## EXERCISE TASK A
Locate each line of the records that contains the string "with" and copy those lines out.

## QUOTED PASSAGE
** begin **

Happy Birthday Stick, and thank you for your contributions to the forum .


----------



## Barry747 (Jun 16, 2011)

Happy Birthday Stick. Sorry that you had to spend it reading all of these lame Happy Birthday messages, like this one. Be happy. Just remember some day you will look back on this as the good old days. Ops, did I say old? How accurate of me.


----------



## HoweA (Jul 31, 2013)

Stick around and have a great day...Happy Birthday...


----------



## TWheels (May 26, 2006)

Hope you HAD a great Birthday, @Stick486. Hope you had a coffeecake with candles (and fire extinguishers nearby).


----------



## Stick486 (Jan 4, 2013)

RainMan 2.0 said:


>


a then and now pic...
how cool...
thanks rick...


----------



## jw2170 (Jan 24, 2008)

Happy birthday, Stick.

I thought that glow in the Easter sky was from a comet....


----------



## old55 (Aug 11, 2013)

Happy Birthday Stick have a great day and may they keep on coming.


----------



## jj777746 (Jan 17, 2015)

Happy birthday Stick,will get you a present next year. Jamesjj777746


----------



## 1fizgig (Feb 11, 2018)

Happy Birthday Stick, thanks for always being there to share advice and good humour


----------



## Stick486 (Jan 4, 2013)

thanks everybuddy for making my day...


----------



## David Dickson (Oct 30, 2015)

Happy birthday and thanks for all you do for the forum.


----------



## RÖENTGEEP (Feb 18, 2014)

Feliz cumpleaños querido amigo, aunque sea un poco tarde, ya que fue ayer, sin embargo, espero que la hayas pasado MUY BIEN, disfrutando un año mas, te mando un caluroso abrazo. 

Ya que mencionaron HF, yo te quería regalar un brand new "Sears Crafstman" Router, :surprise: solo digo. :nerd: pero mejor me aguanto. :smile:


----------



## OutoftheWoodwork (Oct 4, 2012)

:x Happy Belated, Stick. :x


----------



## honesttjohn (Feb 17, 2015)

When you get to be as "experienced" as Stick you just count the decades. It's a lot easier.

I heard Joat was sending you one of his canes - just to stir things up a little.


----------



## Stick486 (Jan 4, 2013)

RÖENTGEEP said:


> Feliz cumpleaños querido amigo, aunque sea un poco tarde, ya que fue ayer, sin embargo, espero que la hayas pasado MUY BIEN, disfrutando un año mas, te mando un caluroso abrazo.
> 
> Ya que mencionaron HF, yo te quería regalar un brand new "Sears Craftsman" Router, :surprise: solo digo. :nerd: pero mejor me aguanto. :smile:


thanks buddy...
no such thing as late to a party...
just a shot of fresh blood to keep things pumping...

send the router to Herb...
we need the entertainment....



Happy birthday dear friend, even if it is a little late, since it was yesterday, however, I hope you had a VERY GOOD time, enjoying another year, I send you a warm hug.

** end **

(Stored data entries)

** begin **

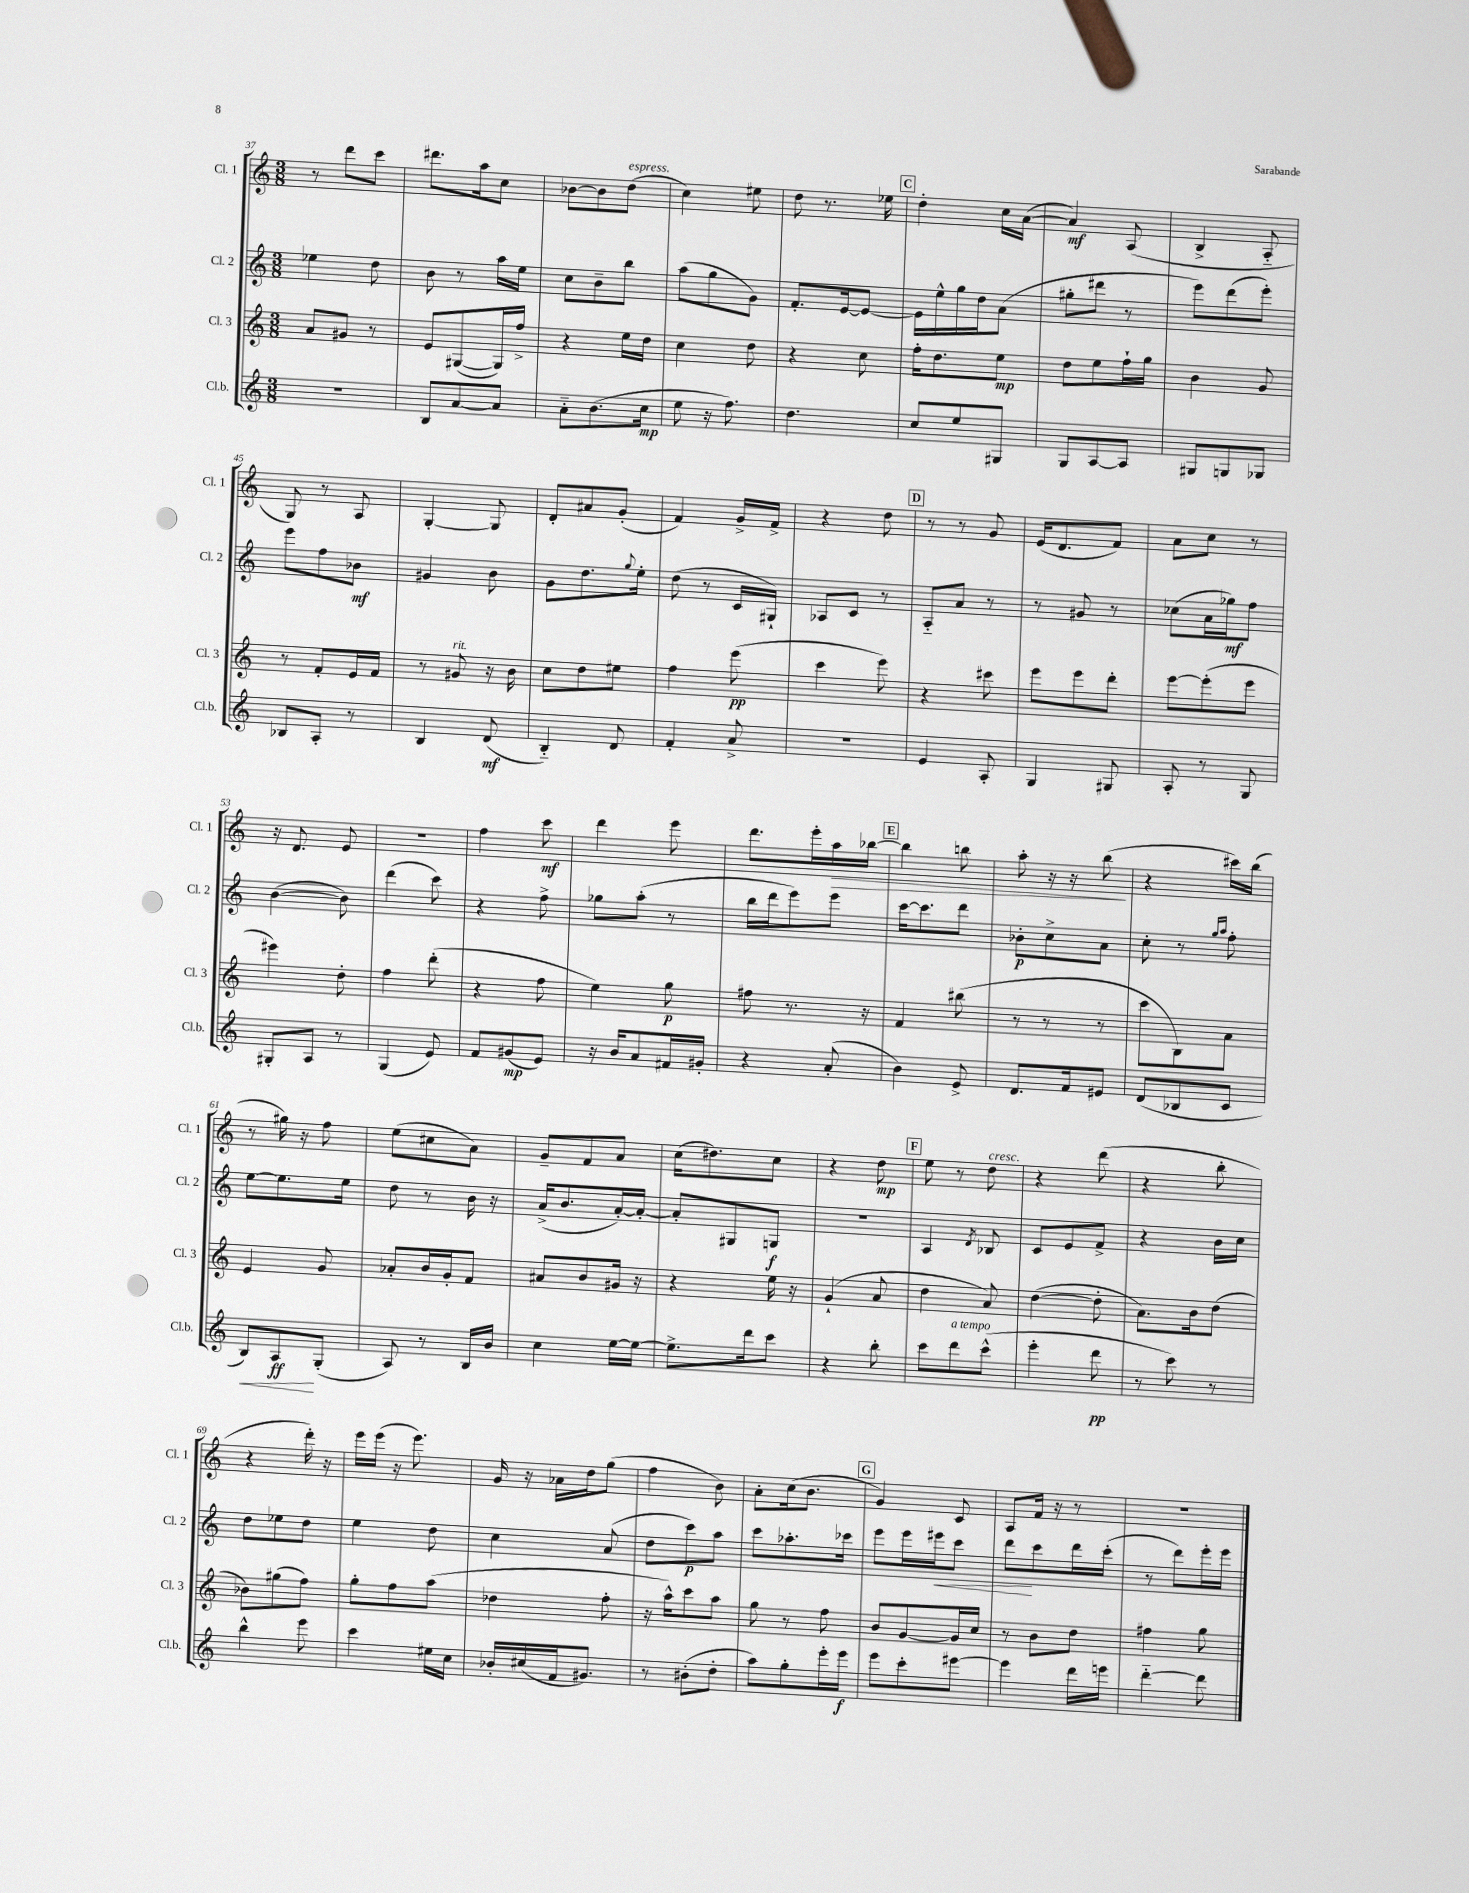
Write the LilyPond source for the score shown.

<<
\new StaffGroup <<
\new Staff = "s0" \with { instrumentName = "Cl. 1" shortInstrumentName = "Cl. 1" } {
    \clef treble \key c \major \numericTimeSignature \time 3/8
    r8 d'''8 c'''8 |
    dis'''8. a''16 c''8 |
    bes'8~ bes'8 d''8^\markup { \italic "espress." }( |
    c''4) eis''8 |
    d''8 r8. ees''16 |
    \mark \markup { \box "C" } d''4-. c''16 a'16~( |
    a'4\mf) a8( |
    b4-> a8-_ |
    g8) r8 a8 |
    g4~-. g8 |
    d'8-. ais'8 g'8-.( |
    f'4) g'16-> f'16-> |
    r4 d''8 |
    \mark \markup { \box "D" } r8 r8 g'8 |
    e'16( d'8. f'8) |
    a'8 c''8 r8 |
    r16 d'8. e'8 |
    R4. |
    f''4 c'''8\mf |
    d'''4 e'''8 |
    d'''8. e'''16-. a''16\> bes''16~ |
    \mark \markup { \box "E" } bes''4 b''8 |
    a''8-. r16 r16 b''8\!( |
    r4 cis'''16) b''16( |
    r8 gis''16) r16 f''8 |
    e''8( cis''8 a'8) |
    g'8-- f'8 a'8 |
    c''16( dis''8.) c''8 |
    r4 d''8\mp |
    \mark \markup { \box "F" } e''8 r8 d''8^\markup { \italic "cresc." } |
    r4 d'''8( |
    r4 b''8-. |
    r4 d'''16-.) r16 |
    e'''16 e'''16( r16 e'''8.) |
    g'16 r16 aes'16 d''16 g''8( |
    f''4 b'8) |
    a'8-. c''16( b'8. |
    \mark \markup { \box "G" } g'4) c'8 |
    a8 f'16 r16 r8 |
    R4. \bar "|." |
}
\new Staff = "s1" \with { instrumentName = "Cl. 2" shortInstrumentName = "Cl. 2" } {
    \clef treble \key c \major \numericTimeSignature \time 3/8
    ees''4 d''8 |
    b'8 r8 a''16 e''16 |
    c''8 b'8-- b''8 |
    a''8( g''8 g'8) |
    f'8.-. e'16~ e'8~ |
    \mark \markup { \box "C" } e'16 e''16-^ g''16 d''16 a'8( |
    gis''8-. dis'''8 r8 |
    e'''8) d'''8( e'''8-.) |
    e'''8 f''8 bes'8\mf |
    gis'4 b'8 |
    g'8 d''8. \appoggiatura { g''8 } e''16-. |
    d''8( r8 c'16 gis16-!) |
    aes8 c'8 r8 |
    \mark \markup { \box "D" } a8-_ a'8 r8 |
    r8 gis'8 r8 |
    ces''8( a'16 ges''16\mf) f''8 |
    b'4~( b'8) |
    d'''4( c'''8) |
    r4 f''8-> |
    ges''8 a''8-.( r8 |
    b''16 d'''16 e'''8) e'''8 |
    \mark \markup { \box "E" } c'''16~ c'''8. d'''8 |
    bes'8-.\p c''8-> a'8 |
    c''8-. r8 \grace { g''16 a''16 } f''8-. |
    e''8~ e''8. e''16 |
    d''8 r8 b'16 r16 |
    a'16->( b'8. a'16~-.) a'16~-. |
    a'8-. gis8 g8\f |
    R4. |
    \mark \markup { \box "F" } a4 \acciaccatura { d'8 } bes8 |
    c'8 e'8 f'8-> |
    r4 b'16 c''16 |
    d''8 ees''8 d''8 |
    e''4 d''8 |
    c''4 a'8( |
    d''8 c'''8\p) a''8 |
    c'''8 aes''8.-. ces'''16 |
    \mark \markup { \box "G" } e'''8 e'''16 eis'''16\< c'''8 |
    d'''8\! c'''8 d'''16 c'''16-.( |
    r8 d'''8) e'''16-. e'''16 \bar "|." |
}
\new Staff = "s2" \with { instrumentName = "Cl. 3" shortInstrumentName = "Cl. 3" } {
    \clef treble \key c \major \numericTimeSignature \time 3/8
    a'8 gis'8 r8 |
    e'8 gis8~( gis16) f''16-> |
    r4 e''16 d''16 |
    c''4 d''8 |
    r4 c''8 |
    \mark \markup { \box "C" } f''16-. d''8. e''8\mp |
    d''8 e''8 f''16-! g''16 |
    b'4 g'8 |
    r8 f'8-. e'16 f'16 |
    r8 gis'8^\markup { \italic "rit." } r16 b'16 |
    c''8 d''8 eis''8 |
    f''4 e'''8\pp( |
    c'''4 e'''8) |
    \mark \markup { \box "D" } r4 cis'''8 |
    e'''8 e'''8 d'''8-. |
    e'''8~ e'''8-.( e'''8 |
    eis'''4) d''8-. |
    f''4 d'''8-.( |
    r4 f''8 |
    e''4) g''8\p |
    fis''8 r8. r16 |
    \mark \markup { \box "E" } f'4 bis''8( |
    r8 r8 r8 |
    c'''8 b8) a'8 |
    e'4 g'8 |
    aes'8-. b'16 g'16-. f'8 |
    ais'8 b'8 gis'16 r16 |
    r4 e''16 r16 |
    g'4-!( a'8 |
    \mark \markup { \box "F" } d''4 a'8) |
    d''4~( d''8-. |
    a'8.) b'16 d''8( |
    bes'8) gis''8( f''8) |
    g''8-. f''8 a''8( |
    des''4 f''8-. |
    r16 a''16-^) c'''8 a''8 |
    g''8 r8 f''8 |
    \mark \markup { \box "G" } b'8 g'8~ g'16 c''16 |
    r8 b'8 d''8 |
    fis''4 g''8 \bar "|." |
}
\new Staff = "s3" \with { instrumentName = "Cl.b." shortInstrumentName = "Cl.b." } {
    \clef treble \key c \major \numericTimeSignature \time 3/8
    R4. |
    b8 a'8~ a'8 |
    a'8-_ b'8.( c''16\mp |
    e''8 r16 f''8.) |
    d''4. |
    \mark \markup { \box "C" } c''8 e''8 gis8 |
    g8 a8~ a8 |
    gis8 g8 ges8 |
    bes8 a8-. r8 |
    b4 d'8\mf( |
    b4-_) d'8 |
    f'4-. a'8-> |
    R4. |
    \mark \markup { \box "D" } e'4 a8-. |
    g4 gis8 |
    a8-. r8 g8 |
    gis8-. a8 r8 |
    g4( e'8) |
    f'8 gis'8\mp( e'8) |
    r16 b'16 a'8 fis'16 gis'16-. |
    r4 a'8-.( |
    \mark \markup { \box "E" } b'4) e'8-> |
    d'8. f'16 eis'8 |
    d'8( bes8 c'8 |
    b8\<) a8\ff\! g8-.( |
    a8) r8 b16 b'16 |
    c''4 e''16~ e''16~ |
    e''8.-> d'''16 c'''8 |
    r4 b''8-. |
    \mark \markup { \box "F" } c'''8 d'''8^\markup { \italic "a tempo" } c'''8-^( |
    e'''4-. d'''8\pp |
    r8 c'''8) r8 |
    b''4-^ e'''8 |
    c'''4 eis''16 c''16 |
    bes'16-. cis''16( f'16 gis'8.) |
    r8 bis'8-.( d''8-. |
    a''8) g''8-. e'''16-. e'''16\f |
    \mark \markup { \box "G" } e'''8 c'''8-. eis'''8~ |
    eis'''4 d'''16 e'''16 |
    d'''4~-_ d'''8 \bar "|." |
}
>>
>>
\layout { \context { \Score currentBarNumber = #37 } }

** end **

## EXERCISE TASK B
Please list every poster in the birthday thread whose header shows a date in 2015 or later.

## EXPECTED OUTPUT A
\new Staff = "s0" \with { instrumentName = "Cl. 1" shortInstrumentName = "Cl. 1" } {
\new Staff = "s1" \with { instrumentName = "Cl. 2" shortInstrumentName = "Cl. 2" } {
\new Staff = "s2" \with { instrumentName = "Cl. 3" shortInstrumentName = "Cl. 3" } {
\new Staff = "s3" \with { instrumentName = "Cl.b." shortInstrumentName = "Cl.b." } {

## EXPECTED OUTPUT B
jj777746 (Jan 17, 2015)
1fizgig (Feb 11, 2018)
David Dickson (Oct 30, 2015)
honesttjohn (Feb 17, 2015)